Elles n’en sont pas encore à faire des comptes ou à prévoir mais plutôt à se poser des questions parce que les messages qui sont diffusés donnent lieu à des incompréhensions. On dit tout et son contraire. Ils ont déjà eu pas mal de difficultés à mettre en place le chômage partiel. Donc on a essayé de les rassurer pour éviter la panique qui n’apportera rien de bon. Aujourd’hui on a des chefs d’entreprises qui se sentent seuls mais leurs salariés le sont aussi car lorsqu’on perd le lien du travail, on perd aussi le lien social. Ils doivent bien comprendre que tout ne s’est pas arrêté, nous sommes là et on sera présent demain également s’ils ont besoin de soutien.

Que pensez-vous du plan de sauvegarde annoncé par le gouvernement ?

Disons que c’est mieux que rien. Cela va dépendre aussi des entreprises, il va falloir être raisonnable. Le gouvernement essaye de faire des choses, après à nous aussi de dire plus tard,- si ça ne suffit pas -, voila ce dont nous avons besoin. Notre rôle sera de véhiculer la parole pour que nos entreprises puissent s’en sortir. Le gouvernement ne nous connaît pas forcement bien, il faut être réaliste. Ils sont plus dans leurs bureaux que dans nos boites.

La France était-elle prête à faire face à une crise comme celle-là ?

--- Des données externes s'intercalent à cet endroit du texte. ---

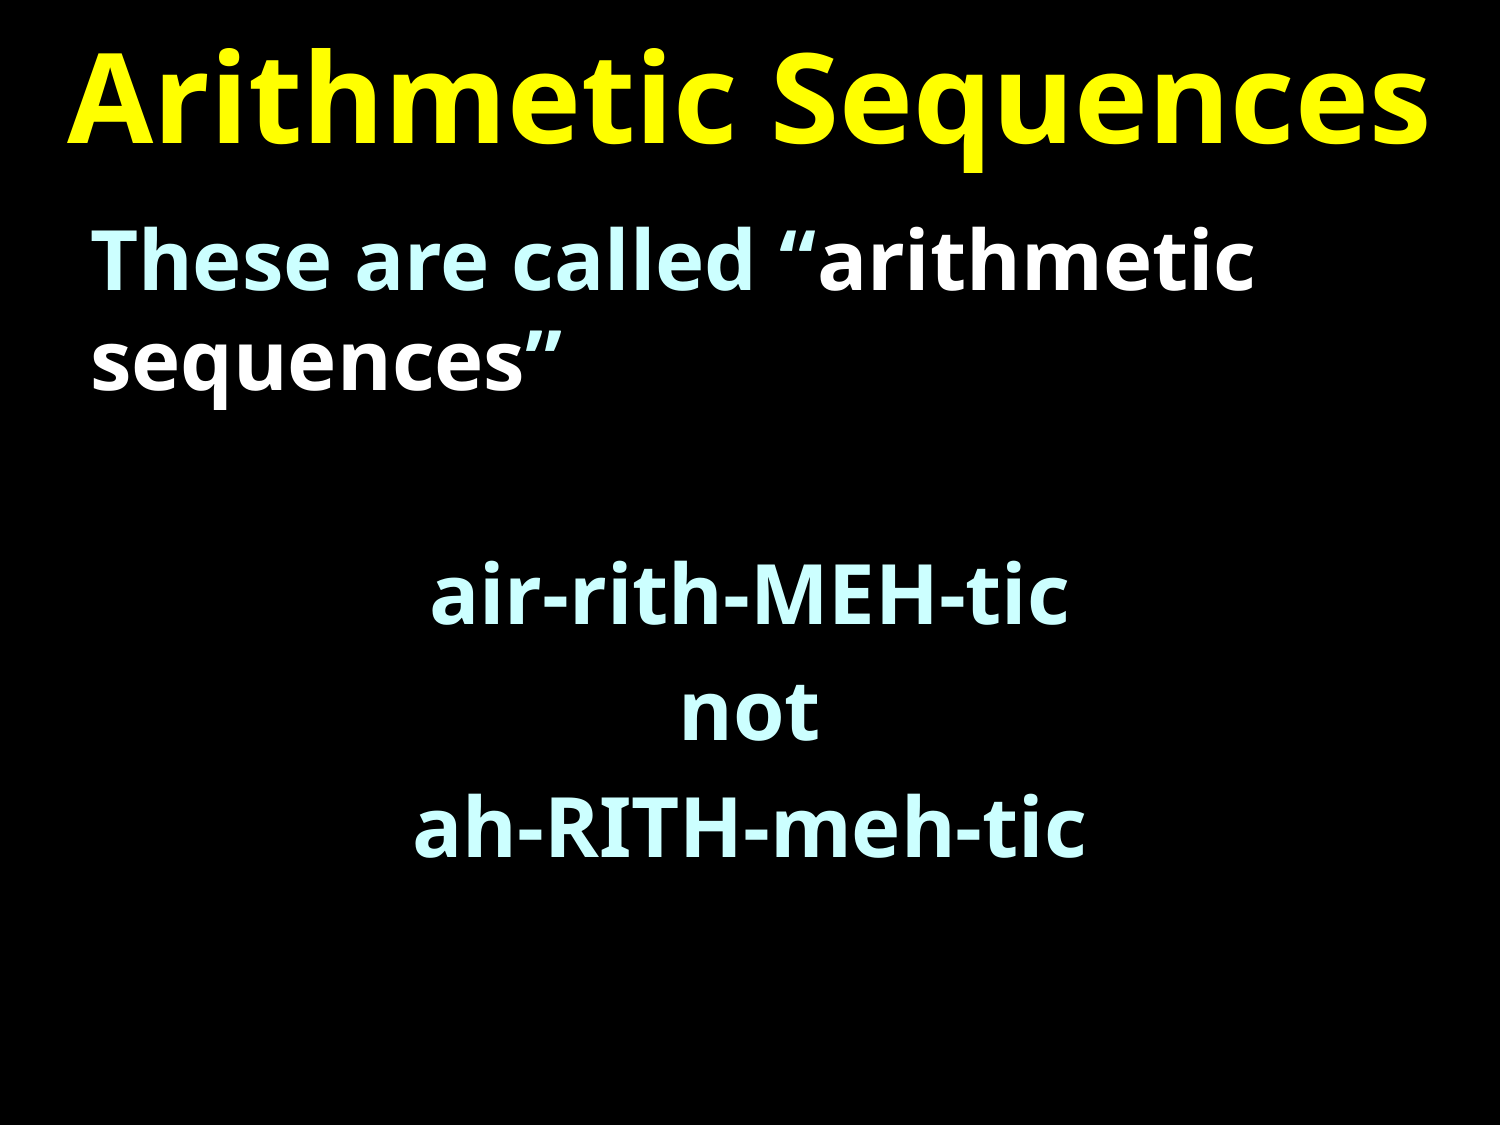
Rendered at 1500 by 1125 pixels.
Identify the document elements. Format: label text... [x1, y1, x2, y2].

list These are called “arithmetic sequences” air-rith-MEH-tic not ah-RITH-meh-tic [75, 200, 1425, 1125]
title Arithmetic Sequences [0, 0, 1500, 188]
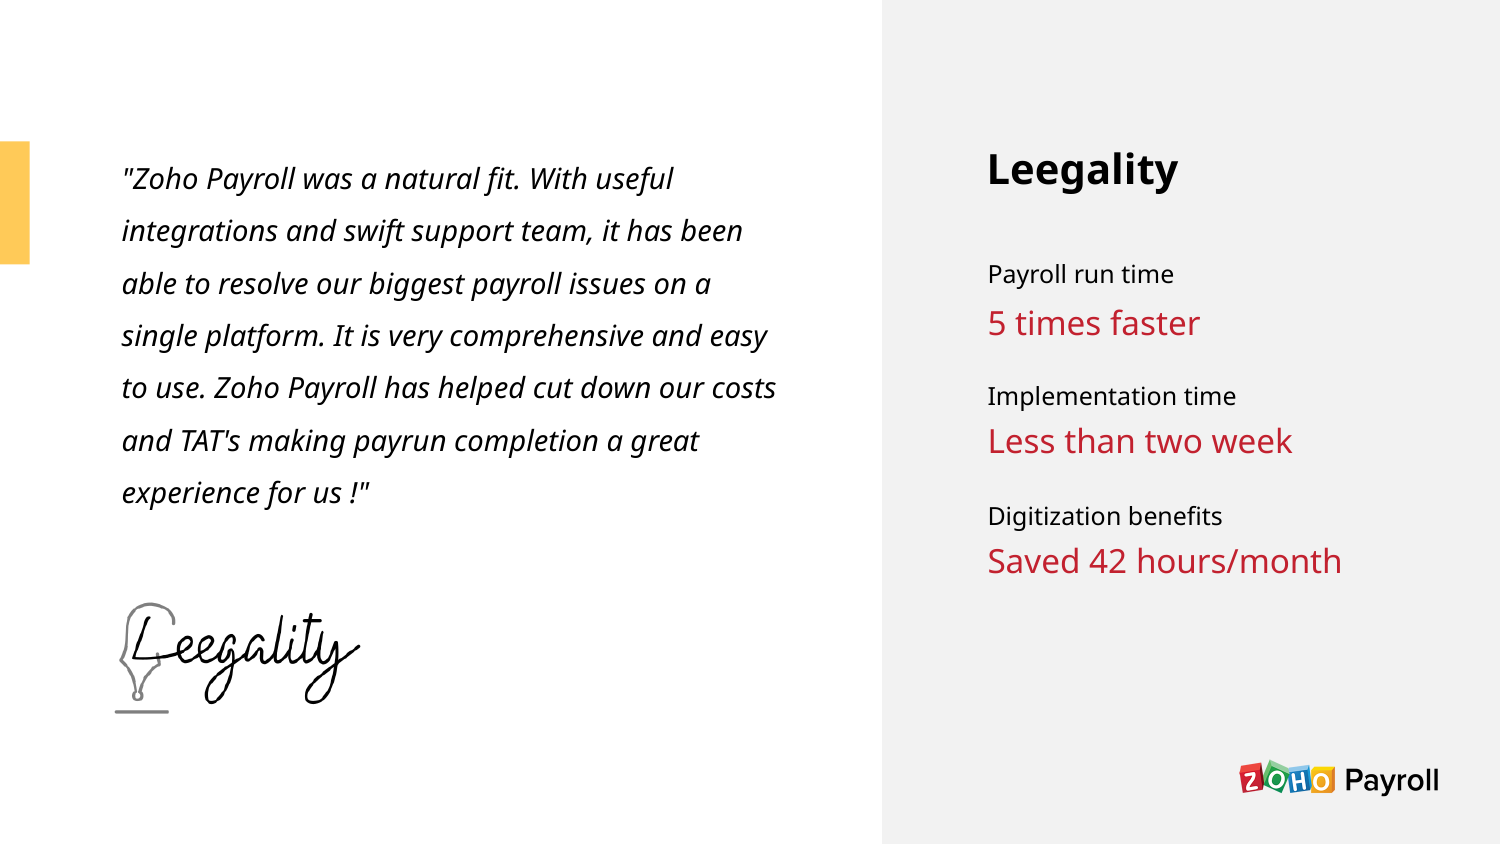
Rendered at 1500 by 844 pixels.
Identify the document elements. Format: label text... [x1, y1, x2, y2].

text_box Payroll run time 5 times faster [971, 221, 1420, 345]
text_box Implementation time Less than two week [971, 365, 1420, 485]
text_box [0, 141, 30, 265]
text_box "Zoho Payroll was a natural fit. With useful integrations and swift support team, it has been able to resolve our biggest payroll issues on a single platform. It is very comprehensive and easy to use. Zoho Payroll has helped cut down our costs and TAT's making payrun completion a great experience for us !" [106, 135, 793, 530]
text_box [881, 0, 1500, 844]
picture [106, 590, 372, 725]
picture [1238, 759, 1440, 797]
text_box Digitization benefits Saved 42 hours/month [971, 485, 1459, 608]
text_box Leegality [971, 135, 1373, 214]
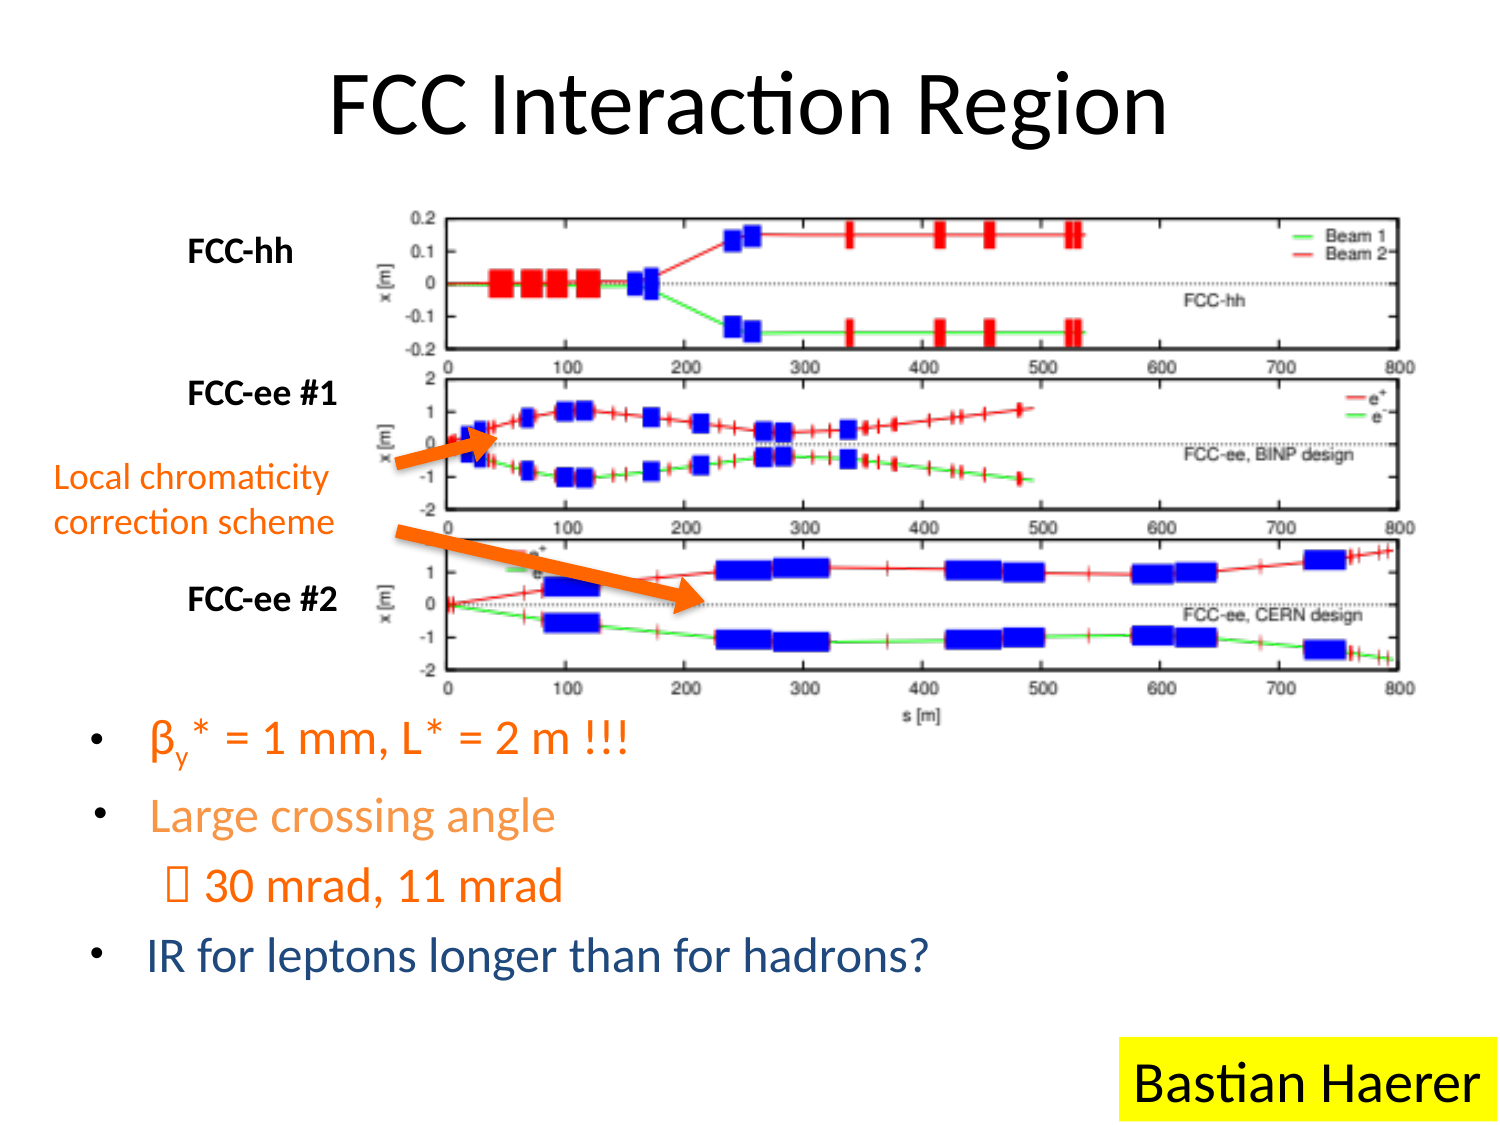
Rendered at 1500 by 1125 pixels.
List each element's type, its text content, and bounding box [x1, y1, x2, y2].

text_box FCC-ee #2 [172, 566, 353, 626]
text_box Bastian Haerer [1119, 1036, 1498, 1122]
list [373, 198, 1422, 729]
text_box Local chromaticity correction scheme [38, 444, 353, 595]
title FCC Interaction Region [75, 4, 1425, 192]
text_box FCC-ee #1 [172, 361, 353, 421]
text_box FCC-hh [172, 218, 309, 279]
text_box βy* = 1 mm, L* = 2 m !!! Large crossing angle  30 mrad, 11 mrad IR for leptons longer than for hadrons? [75, 696, 1152, 1006]
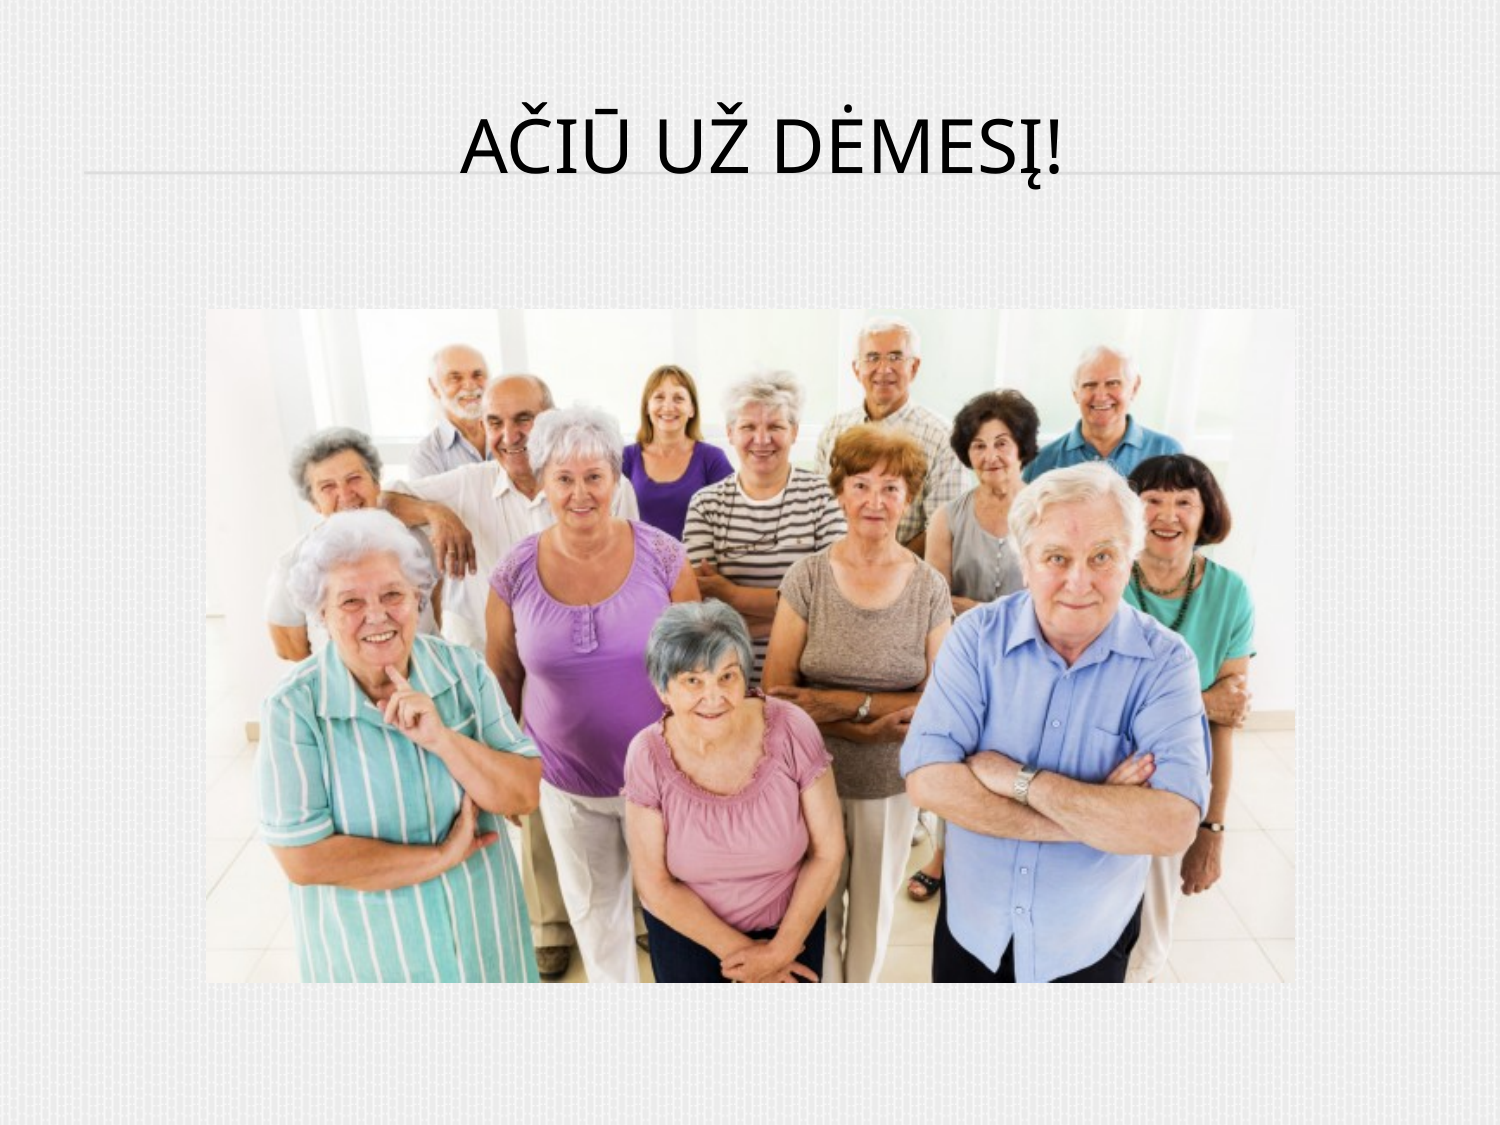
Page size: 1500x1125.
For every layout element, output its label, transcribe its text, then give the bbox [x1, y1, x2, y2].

picture [206, 308, 1296, 984]
title Ačiū už dėmesį! [50, 75, 1475, 213]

Cette période va nous changer profondément parce que nous pensions être prêts à faire du télétravail mais ce n’est absolument pas le cas. Même si on essaye, on se rend compte que l’on n’a pas appréhendé tout ça et ça va remettre profondément en cause le fonctionnement des entreprises. Des pistes d’amélioration vont naitre de cette période exceptionnelle car on se rend compte qu’on ne peut pas faire certaines choses comme avoir un accès à tous les fichiers ou à en télécharger certains. Nous aurons une vraie réflexion à mener sur le sujet.